Umumnya, ospek berisi rangkaian acara yang bertujuan untuk pengenalan dan pembentukan watak bagi setiap mahasiswa baru.
Kegiatan ospek ini merupakan kegiatan institusional yang menjadi tanggung jawab universitas atau fakultas dan program studi untuk mensosialisasikan kehidupan di perguruan tinggi dan proses pembelajarannya.
Lantas, bagaimana sejarah ospek di Indonesia?
Baca juga: Gerakan Mahasiswa 1998
Dosen ilmu sejarah Universitas Airlangga yang bernama Purnawan Basundoro mengatakan bahwa kegiatan ospek ini sudah ada sejak zaman kolonial Jepang.
Namun, pada era itu, ospek lebih dikenal dengan sebutan perploncoan atau puronko.
Menurut Basudoro, sewaktu STOVIA (Sekolah Kedokteran di Jawa) masih ada di bawah kendali Belanda, tradisi perploncoan masih belum begitu terlihat.
Tradisi perploncoan ini baru terasa dan terlihat keras dengan unsur militer ketika STOVIA berganti nama menjadi Ika Daigaku (Sekolah Kedokteran) yang dikelola oleh militer Jepang.
Salah satu ciri khas dari tradisi perploncoan pada masa itu adalah dengan menggunduli mahasiswanya.
Hal ini sontak diprotes oleh sejumlah tokoh nasional, salah satunya Soedjatmoko.
Konon, Soedjatmoko terpaksa dikeluarkan dari Ika Daigaku karena menolak digunduli sebagai wujud rangkaian perploncoan.

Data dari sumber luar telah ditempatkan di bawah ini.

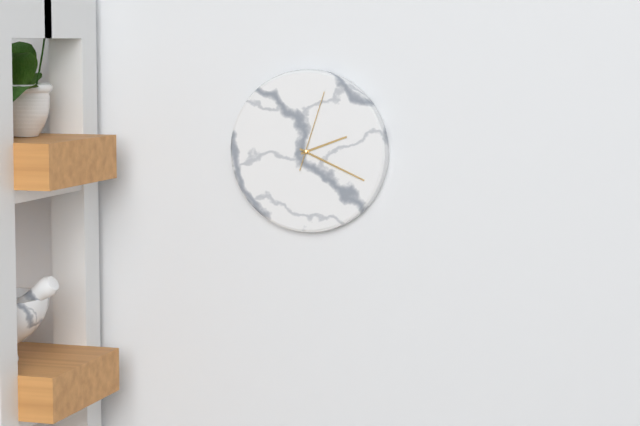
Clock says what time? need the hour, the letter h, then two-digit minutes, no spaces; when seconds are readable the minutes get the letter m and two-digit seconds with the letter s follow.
2h19m03s
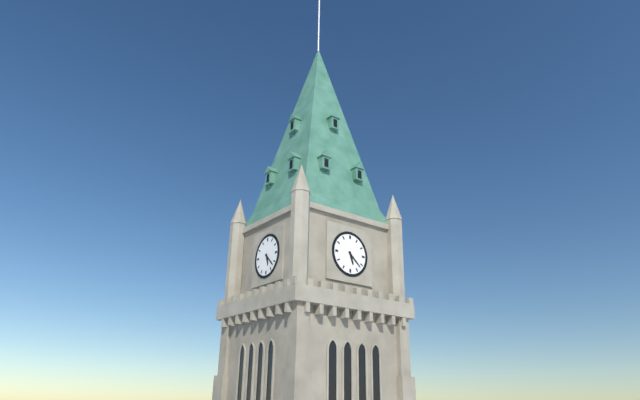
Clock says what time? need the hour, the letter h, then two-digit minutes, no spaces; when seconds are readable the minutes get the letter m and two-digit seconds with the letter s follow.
5h22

Pascakemerdekaan Indonesia, tradisi ospek dengan cara keras itu masih terus diterapkan di sejumlah perguruan tinggi di Indonesia.
Baca juga: Consentrasi Gerakan Mahasiswa Indonesia (CGMI)

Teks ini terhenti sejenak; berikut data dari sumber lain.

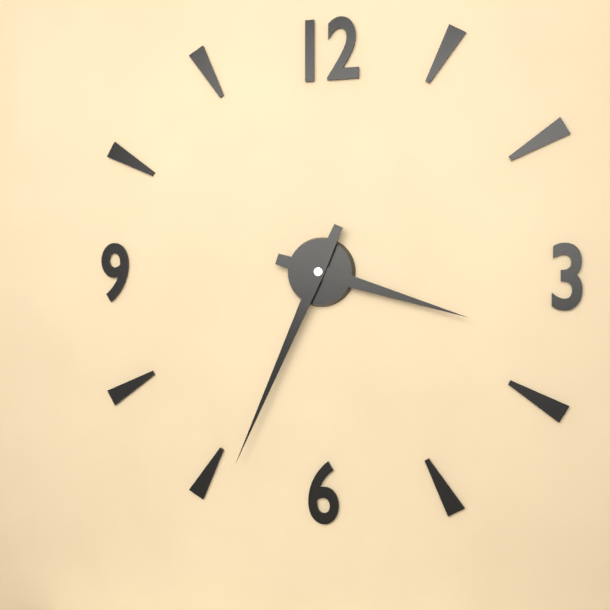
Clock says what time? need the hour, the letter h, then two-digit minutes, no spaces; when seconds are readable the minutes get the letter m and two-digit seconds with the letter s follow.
3h34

Tradisi perploncoan ini sempat ditentang oleh salah satu partai politik di Indonesia, yaitu Partai Komunis Indonesia (PKI).
Akibatnya, tradisi plonco sempat ditiadakan usai PKI menolaknya.
Pada 1963, karena PKI menolak plonco, maka tradisi ospek saat itu diganti menjadi Masa Kebaktian Taruna (MKT).
Akan tetapi, setelah peristiwa G30S 1965, segala hal yang berkaitan dengan PKI termasuk MKT pun dihilangkan.
Lebih lanjut, pada 1968, muncul kegiatan ospek baru yang disebut Mapram atau Masa Pra Bakti Mahasiswa, sebagai tradisi penyambutan mahasiswa baru.
Nama ospek sendiri baru digunakan pada tahun 1990-an.
Pada masa itu, hukuman yang bersifat fisik masih diterapkan, seperti push up dan sit up.
Namun, lambat laun, kegiatan ospek yang dilakukan untuk menyambut mahasiswa baru mulai menghilangkan berbagai hukuman fisik.
Saat ini, istilah ospek telah berubah menjadi Pengenalan Kehidupan Kampus bagi Mahasiswa Baru atau disingkat PKKMB.